= Beginning of Section =
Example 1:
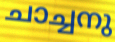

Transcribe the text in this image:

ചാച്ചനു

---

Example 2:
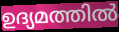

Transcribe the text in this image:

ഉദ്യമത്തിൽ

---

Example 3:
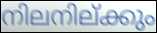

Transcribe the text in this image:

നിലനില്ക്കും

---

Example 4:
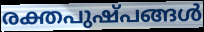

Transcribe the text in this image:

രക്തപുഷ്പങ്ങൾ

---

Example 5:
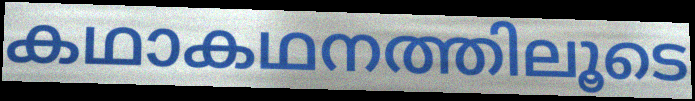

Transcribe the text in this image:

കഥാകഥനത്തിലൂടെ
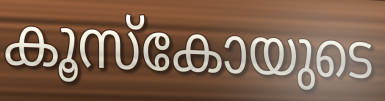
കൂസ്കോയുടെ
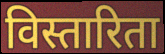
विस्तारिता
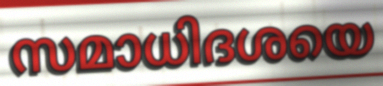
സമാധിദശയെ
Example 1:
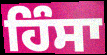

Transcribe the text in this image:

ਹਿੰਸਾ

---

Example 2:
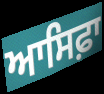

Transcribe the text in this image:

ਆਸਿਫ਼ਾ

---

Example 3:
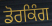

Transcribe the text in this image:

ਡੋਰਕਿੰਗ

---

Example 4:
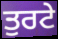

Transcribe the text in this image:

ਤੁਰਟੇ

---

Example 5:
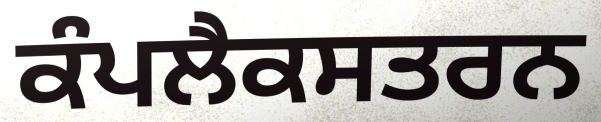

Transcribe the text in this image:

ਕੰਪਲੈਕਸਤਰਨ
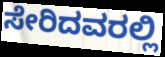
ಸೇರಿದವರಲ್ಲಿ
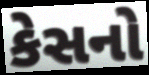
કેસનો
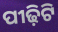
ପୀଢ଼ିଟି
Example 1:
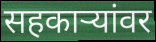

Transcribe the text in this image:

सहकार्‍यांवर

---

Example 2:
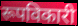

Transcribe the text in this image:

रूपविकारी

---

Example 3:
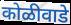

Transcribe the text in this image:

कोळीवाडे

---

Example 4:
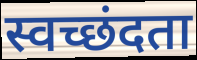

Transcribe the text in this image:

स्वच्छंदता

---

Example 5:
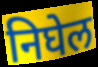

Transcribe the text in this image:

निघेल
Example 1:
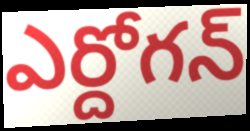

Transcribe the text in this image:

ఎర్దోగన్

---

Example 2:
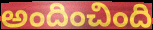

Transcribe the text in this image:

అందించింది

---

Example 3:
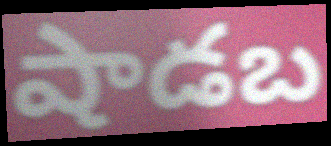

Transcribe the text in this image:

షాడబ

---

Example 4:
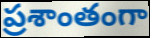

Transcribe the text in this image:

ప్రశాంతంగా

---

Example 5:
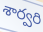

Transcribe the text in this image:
= End of Section =
Each entry should appear again exactly as written, pictures excluded.

- RESPONSE -
Example 1:

Transcribe the text in this image:

ചാച്ചനു

---

Example 2:

Transcribe the text in this image:

ഉദ്യമത്തിൽ

---

Example 3:

Transcribe the text in this image:

നിലനില്ക്കും

---

Example 4:

Transcribe the text in this image:

രക്തപുഷ്പങ്ങൾ

---

Example 5:

Transcribe the text in this image:

കഥാകഥനത്തിലൂടെ
കൂസ്കോയുടെ
विस्तारिता
സമാധിദശയെ
Example 1:

Transcribe the text in this image:

ਹਿੰਸਾ

---

Example 2:

Transcribe the text in this image:

ਆਸਿਫ਼ਾ

---

Example 3:

Transcribe the text in this image:

ਡੋਰਕਿੰਗ

---

Example 4:

Transcribe the text in this image:

ਤੁਰਟੇ

---

Example 5:

Transcribe the text in this image:

ਕੰਪਲੈਕਸਤਰਨ
ಸೇರಿದವರಲ್ಲಿ
કેસનો
ପୀଢ଼ିଟି
Example 1:

Transcribe the text in this image:

सहकार्‍यांवर

---

Example 2:

Transcribe the text in this image:

रूपविकारी

---

Example 3:

Transcribe the text in this image:

कोळीवाडे

---

Example 4:

Transcribe the text in this image:

स्वच्छंदता

---

Example 5:

Transcribe the text in this image:

निघेल
Example 1:

Transcribe the text in this image:

ఎర్దోగన్

---

Example 2:

Transcribe the text in this image:

అందించింది

---

Example 3:

Transcribe the text in this image:

షాడబ

---

Example 4:

Transcribe the text in this image:

ప్రశాంతంగా

---

Example 5:

Transcribe the text in this image:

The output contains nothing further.